Ireland has been identified as having a prevalence for harmful drinking patterns in a new study, 'The country-level effects of drinking, heavy drinking and drink prices on pre-drinking: An international comparison of 25 countries', published in the Drug and Alcohol Review.

The Review examined the effects of drinking, heavy drinking and drink prices on ‘pre-drinking’ consumers.

Using data provided to the Global Drug Survey 2015 by 16 to 35 year-olds, the survey was restricted to those who said they’d had a drink in the last year and who’d also frequented pubs and nightclubs. It found Ireland to topping 25 countries for ‘pre-loading’ with over four in five or 85.4% estimated to be participating in the practice. The 25-country average for this was 63%.

The survey covered 65,126 people in 18 European states (1,183 from Ireland) as well as the US, Canada, Australia, New Zealand, Brazil, Mexico and Colombia.

At 80.5% Norway came second to Ireland in the pre-loading league with Canada on 80.2% coming third. Interestingly 73.4% of Spanish respondents engaged in pre-loading, putting Spain up with the Northern European countries for the highest levels of binge-drinking. However cultural differences such as the ‘botelon’, a Spanish communal street drinking practice among young people also influenced this figure. The UK figure for pre-loading was 75.3% and 67% for France. 51% of the Italians surveyed engaged in this practice.

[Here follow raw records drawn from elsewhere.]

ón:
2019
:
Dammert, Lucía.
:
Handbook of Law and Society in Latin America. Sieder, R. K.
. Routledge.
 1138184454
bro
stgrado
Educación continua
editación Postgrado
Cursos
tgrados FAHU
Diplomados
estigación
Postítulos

At the other end of the spectrum, only 17.7% of Greeks engaged in pre-loading.

With 80.9% of the Irish sample having taken a drink in the past 12 months, Ireland also scored highly in the ‘heavy drinkers’ table, coming fourth at 48.2% for ‘binge-drinking’ on these occasions compared to the 25-country average of 26%.

The Finnish came first for this followed by the Greeks and the Austrians. The UK figure by comparison with Ireland was 33.4%.

Alcohol Action Ireland described the findings as worrying.

“We know that our drinking habits have changed dramatically in recent decades, with alcohol consumption in the home much more common and supermarkets, with their low-price offerings, now the main players when it comes to alcohol sales,” commented Alcohol Action Ireland’s Head of Communications and Advocacy Conor Cullen, “The worrying aspect of these findings is not where people are drinking, but the manner and quantity of their alcohol consumption as this is ultimately what impacts on their health and wellbeing, regardless of where the drinking takes place.

“The survey findings suggest that engagement in pre-drinking is partly sustained by the same cultural tendency to drink that underpins alcohol use in the general population and in Ireland we know – and this survey confirms – that for many people this means pre-drinking is simply part of an exercise in drinking to get drunk and it’s particularly popular among younger age groups as it can be achieved very cheaply.”

Conor Cullen concluded, “We drink in a culture where excessive alcohol consumption has been normalised, as has the significant harm that it causes, including the loss of three lives every day. The responsibility for addressing this major public health problem does not just lie with individuals, but with our Government, which has an opportunity, through the Public Health (Alcohol) Bill, to create an environment that supports healthier decisions in relation to alcohol consumption and can help change our harmful relationship with alcohol for the better”.